> [TEXTO FORNECIDO]:
--------------------

Na Argentina, a Frente de Todos não celebrou ontem um resultado eleitoral, mas o fato de ter evitado a derrota política de seu projeto.
Na Argentina, a Frente de Todos não celebrou ontem um resultado eleitoral, mas o fato de ter evitado a derrota política de seu projeto. Por Federico Dalponte | Notas Periodismo Popular – Tradução de Joana Arete para a Revista Opera
(Foto: Casa Rosada)

A diferença entre as eleições gerais e as primárias acabou sendo, no fim do dia, a diferença que existe entre uma derrota eleitoral e uma derrota política. O peronismo perdeu as legislativas, como acontece sucessivamente desde 2009 e com cifras já frequentes há três décadas. Mas não chegará a 2023 derrotado, o que não é pouco.

O pior cenário para a Frente de Todos teria sido uma ampliação do seu retrocesso eleitoral. O que teria terminado, como na maioria das vezes, com pressões exógenas sobre a necessidade de escutar a mensagem das urnas. Como se tal coisa fosse fácil ou sequer possível; como se milhões de pessoas votando em uma dezena de direções diferentes pudesse significar algo único.

De qualquer forma, teria levado o governo a capitular e talvez também a pensar que os 70% da população que não vota no oficialismo são os que estão corretos e os que precisam ser agradados. Cenário perigoso quando uma maioria de direita está clamando, por exemplo, pelo fim das indenizações trabalhistas, pelo déficit zero, pela liberação da conta de capital e por uma rápida rendição ao FMI. Em rigor, nada mais característico de uma derrota política do que governar com a agenda do adversário.

--------------------

> [DADOS EM ANÁLISE]:
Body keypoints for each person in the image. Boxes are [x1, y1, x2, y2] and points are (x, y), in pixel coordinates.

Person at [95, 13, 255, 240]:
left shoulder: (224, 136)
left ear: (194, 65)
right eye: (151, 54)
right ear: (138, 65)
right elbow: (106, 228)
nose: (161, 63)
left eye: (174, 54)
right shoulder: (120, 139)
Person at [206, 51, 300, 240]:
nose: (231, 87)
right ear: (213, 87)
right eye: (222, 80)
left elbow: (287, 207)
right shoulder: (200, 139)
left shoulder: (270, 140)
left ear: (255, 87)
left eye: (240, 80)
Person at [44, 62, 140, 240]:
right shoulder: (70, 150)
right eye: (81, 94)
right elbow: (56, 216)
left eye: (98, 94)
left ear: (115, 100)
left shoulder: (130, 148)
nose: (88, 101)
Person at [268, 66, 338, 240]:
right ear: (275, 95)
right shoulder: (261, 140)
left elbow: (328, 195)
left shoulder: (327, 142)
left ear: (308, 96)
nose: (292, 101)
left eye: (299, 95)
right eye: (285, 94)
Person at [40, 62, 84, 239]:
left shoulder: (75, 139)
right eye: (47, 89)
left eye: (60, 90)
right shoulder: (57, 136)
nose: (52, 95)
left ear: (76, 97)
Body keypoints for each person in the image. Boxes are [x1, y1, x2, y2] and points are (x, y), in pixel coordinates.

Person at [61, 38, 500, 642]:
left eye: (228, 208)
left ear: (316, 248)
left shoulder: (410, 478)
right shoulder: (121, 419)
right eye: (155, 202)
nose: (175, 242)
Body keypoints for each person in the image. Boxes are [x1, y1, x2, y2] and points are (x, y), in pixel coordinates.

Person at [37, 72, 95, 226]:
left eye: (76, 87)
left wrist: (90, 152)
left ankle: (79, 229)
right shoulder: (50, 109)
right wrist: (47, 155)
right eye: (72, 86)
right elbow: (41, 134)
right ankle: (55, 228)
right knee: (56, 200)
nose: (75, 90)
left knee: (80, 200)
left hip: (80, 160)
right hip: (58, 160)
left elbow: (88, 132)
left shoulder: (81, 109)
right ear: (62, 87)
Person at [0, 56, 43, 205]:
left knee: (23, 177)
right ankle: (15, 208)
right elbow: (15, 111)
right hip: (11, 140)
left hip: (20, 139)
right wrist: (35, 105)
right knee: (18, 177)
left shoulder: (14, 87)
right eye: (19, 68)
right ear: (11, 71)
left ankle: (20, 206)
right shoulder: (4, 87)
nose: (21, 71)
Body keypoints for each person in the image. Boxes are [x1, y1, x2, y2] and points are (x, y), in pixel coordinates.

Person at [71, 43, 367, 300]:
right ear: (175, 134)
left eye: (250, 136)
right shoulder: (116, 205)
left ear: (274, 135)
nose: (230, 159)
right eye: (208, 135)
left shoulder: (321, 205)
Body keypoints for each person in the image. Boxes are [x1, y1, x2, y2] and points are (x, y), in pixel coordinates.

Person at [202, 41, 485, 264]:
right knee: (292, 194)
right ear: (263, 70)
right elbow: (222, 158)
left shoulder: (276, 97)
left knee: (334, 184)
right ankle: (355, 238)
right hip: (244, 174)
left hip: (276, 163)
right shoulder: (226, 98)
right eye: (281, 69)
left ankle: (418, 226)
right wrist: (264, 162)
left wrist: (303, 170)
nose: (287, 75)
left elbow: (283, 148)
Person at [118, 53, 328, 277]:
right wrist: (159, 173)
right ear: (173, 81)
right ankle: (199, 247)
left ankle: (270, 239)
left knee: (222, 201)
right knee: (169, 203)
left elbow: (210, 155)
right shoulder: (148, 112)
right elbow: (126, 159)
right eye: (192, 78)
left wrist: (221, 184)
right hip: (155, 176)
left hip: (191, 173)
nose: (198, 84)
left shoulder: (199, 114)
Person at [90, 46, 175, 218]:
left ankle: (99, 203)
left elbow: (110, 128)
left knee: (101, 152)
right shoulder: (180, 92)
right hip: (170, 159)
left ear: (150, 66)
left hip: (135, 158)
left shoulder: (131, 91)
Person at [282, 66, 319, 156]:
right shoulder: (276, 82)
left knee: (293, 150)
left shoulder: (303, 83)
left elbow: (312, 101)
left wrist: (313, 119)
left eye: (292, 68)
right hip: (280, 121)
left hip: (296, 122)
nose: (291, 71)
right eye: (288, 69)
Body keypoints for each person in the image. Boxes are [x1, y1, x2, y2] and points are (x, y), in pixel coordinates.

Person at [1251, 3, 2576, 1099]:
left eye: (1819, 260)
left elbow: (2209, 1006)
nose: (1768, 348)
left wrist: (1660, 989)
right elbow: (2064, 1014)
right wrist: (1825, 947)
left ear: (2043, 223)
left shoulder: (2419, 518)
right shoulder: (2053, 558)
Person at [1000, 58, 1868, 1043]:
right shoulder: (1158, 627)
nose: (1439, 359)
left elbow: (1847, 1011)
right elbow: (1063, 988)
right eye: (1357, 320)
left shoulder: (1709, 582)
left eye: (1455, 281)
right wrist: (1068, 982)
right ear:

--------------------

> [COMPLETE O SEGUINTE]:
1. Segundo o texto sobre as eleições na Argentina, desde que ano o peronismo perde as legislativas sucessivamente?
2. Escreva a continuação do texto sobre as eleições na Argentina a partir da última frase apresentada.

> [RESPOSTAS DOS EXERCÍCIOS]:
1. Desde 2009.

2.
Em termos eleitorais, o óbvio: a Frente de Todos perdeu neste domingo. Perdeu dois deputados, mas reteve a presidência do corpo; perdeu o quorum próprio no Senado, mas precisa conseguir apenas um voto para aprovar leis; perdeu em território bonaerense, mas empatou na distribuição de vagas; perdeu em sete províncias onde tradicionalmente ganha, mas reverteu o resultado em outras duas; retrocedeu, definitivamente, em ambas câmaras do Congresso, mas continuará sendo o maior bloco nas duas.

Tudo insípido, pode-se dizer com razão, mas esse é o resumo frio do dia. Um equilíbrio de celebrações em que ninguém controlará o Congresso e onde todos poderão olhar para 2023 com certa ilusão. Que todos digam que ganharam, isso é polarização, como dizia o cientista político Facundo Cruz ontem à noite.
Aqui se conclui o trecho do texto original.